Folks, I refuse to rule anything out on a movie that can earn $473 million in a month, but until some of this theoretical stuff starts happening, it's a non-story. At the moment, The Dark Knight is a movie that earned $16.4 million over the weekend and has had a pair of $2 million weekdays. It needs $126 million from here on out to break Titanic's mark. Would you expect a film that has earned less than $21 million in five days to earn another $105 million from here on out? Journey to the Center of the Earth earned $21 million in three days and we're absolutely amazed by the fact that it's making a run at $100 million (currently around $89 million as I type this). What Happens in Vegas is roughly the same situation, earning $20.2 million on opening weekend on the way to $80.2 million in domestic receipts. That's the type of range under discussion for The Dark Knight now and we are placing unrealistic expectations on it to hope for.

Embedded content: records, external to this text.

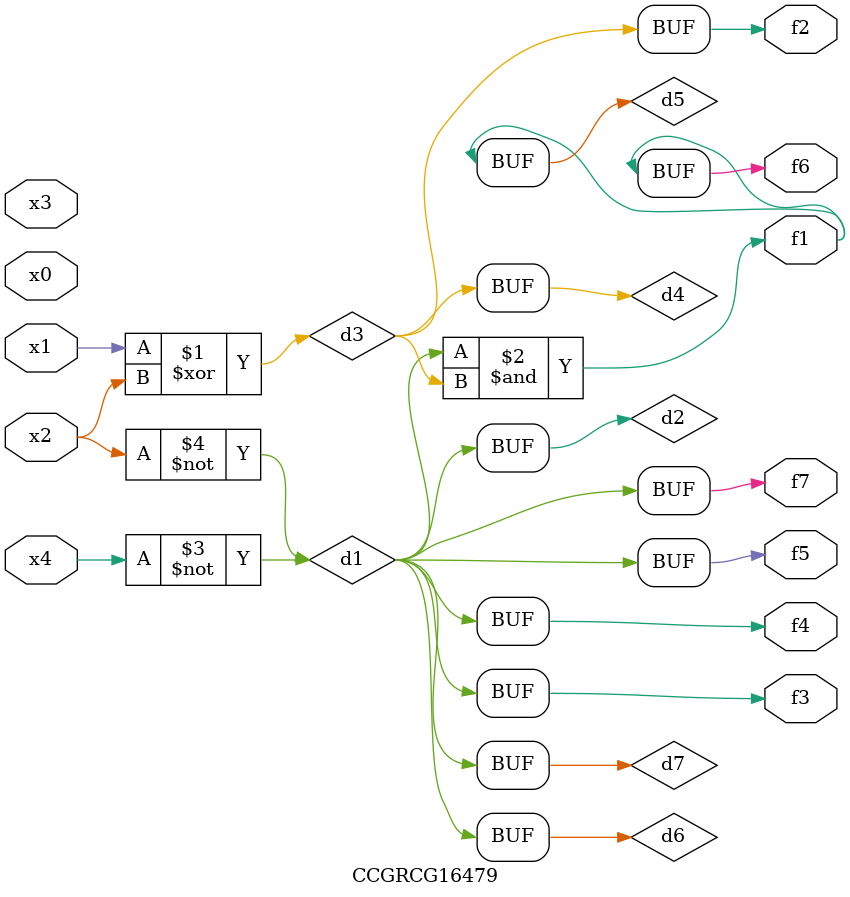
<source format=v>
module CCGRCG16479(
	input x0, x1, x2, x3, x4,
	output f1, f2, f3, f4, f5, f6, f7
);

	wire d1, d2, d3, d4, d5, d6, d7;

	not (d1, x4);
	not (d2, x2);
	xor (d3, x1, x2);
	buf (d4, d3);
	and (d5, d1, d3);
	buf (d6, d1, d2);
	buf (d7, d2);
	assign f1 = d5;
	assign f2 = d4;
	assign f3 = d7;
	assign f4 = d7;
	assign f5 = d7;
	assign f6 = d5;
	assign f7 = d7;
endmodule

</source>
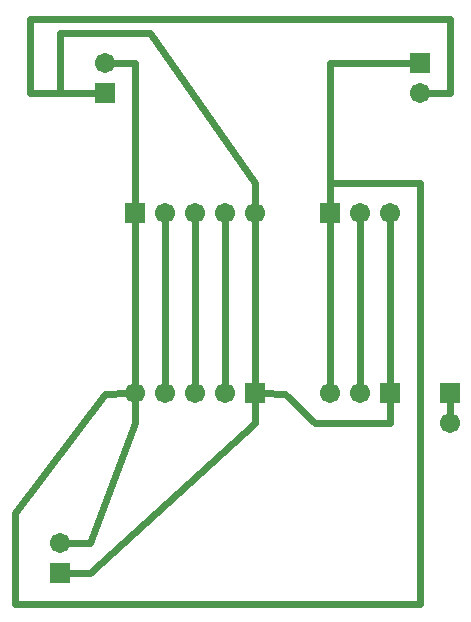
<source format=gtl>
G04 MADE WITH FRITZING*
G04 WWW.FRITZING.ORG*
G04 DOUBLE SIDED*
G04 HOLES PLATED*
G04 CONTOUR ON CENTER OF CONTOUR VECTOR*
%ASAXBY*%
%FSLAX23Y23*%
%MOIN*%
%OFA0B0*%
%SFA1.0B1.0*%
%ADD10C,0.067559*%
%ADD11R,0.067559X0.067559*%
%ADD12C,0.024000*%
%LNCOPPER1*%
G90*
G70*
G54D10*
X1572Y816D03*
X1572Y716D03*
X1172Y1416D03*
X1272Y1416D03*
X1372Y1416D03*
X1372Y816D03*
X1272Y816D03*
X1172Y816D03*
X422Y1816D03*
X422Y1916D03*
X272Y216D03*
X272Y316D03*
X922Y816D03*
X822Y816D03*
X722Y816D03*
X622Y816D03*
X522Y816D03*
X522Y1416D03*
X622Y1416D03*
X722Y1416D03*
X822Y1416D03*
X922Y1416D03*
X1472Y1916D03*
X1472Y1816D03*
G54D11*
X1572Y816D03*
X1172Y1416D03*
X1372Y816D03*
X422Y1816D03*
X272Y216D03*
X922Y816D03*
X522Y1416D03*
X1472Y1916D03*
G54D12*
X372Y217D02*
X297Y216D01*
D02*
X1021Y815D02*
X947Y816D01*
D02*
X1122Y716D02*
X1021Y815D01*
D02*
X1372Y716D02*
X1122Y716D01*
D02*
X1372Y791D02*
X1372Y716D01*
D02*
X522Y1517D02*
X522Y1441D01*
D02*
X522Y1916D02*
X522Y1517D01*
D02*
X447Y1916D02*
X522Y1916D01*
D02*
X922Y716D02*
X372Y217D01*
D02*
X922Y791D02*
X922Y716D01*
D02*
X1372Y841D02*
X1372Y1391D01*
D02*
X1172Y1391D02*
X1172Y841D01*
D02*
X1572Y791D02*
X1572Y741D01*
D02*
X1272Y1391D02*
X1272Y841D01*
D02*
X1172Y1441D02*
X1171Y1517D01*
D02*
X121Y417D02*
X423Y815D01*
D02*
X1171Y1517D02*
X1323Y1517D01*
D02*
X1323Y1517D02*
X1473Y1517D01*
D02*
X423Y815D02*
X497Y816D01*
D02*
X1473Y1517D02*
X1473Y115D01*
D02*
X121Y115D02*
X121Y417D01*
D02*
X1473Y115D02*
X121Y115D01*
D02*
X922Y1517D02*
X573Y2017D01*
D02*
X573Y2017D02*
X271Y2017D01*
D02*
X922Y1441D02*
X922Y1517D01*
D02*
X271Y1817D02*
X397Y1816D01*
D02*
X271Y2017D02*
X271Y1817D01*
D02*
X372Y316D02*
X297Y316D01*
D02*
X522Y716D02*
X372Y316D01*
D02*
X522Y791D02*
X522Y716D01*
D02*
X622Y841D02*
X622Y1391D01*
D02*
X722Y1391D02*
X722Y841D01*
D02*
X822Y1391D02*
X822Y841D01*
D02*
X522Y841D02*
X522Y1391D01*
D02*
X922Y841D02*
X922Y1391D01*
D02*
X1171Y1916D02*
X1172Y1441D01*
D02*
X1447Y1916D02*
X1171Y1916D01*
D02*
X172Y2065D02*
X1572Y2065D01*
D02*
X172Y1817D02*
X172Y2065D01*
D02*
X1572Y2065D02*
X1572Y1817D01*
D02*
X397Y1816D02*
X172Y1817D01*
D02*
X1572Y1817D02*
X1497Y1816D01*
G04 End of Copper1*
M02*
</source>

Similarly, the Academy Awards re-release strategy being bandied around doesn't make a lick of sense since the title will be available on DVD and Blu-Ray this December. In fact, as I have been telling my sitemates, the far more interesting question right now about the film is whether it can do for Blu-Ray's viability what The Matrix did for DVD. Transformers gave a brief but impressive amount of attention to the now defunct HD-DVD market upon its release. The new Batman film is roughly double that title in scale and thanks to IMAX technology, it may offer the first true justification for the state of the art technology of the 1080p movie projection the format affords. Forget about The Dark Knight beating Titanic now. Barring something unforeseen, it has made its run and gotten closer than anyone would have ever expected. It's now time to start looking ahead to the other ancillary markets wherein it can make further financial killings.
Box office for the top ten saw combined receipts of $13,814,339. This is up almost 1% from Monday's total of $13,690,081. Then again, that's less than The Dark Knight made on its own on any of its first ten days in theaters. The only thing worse than late August box office is...September box office.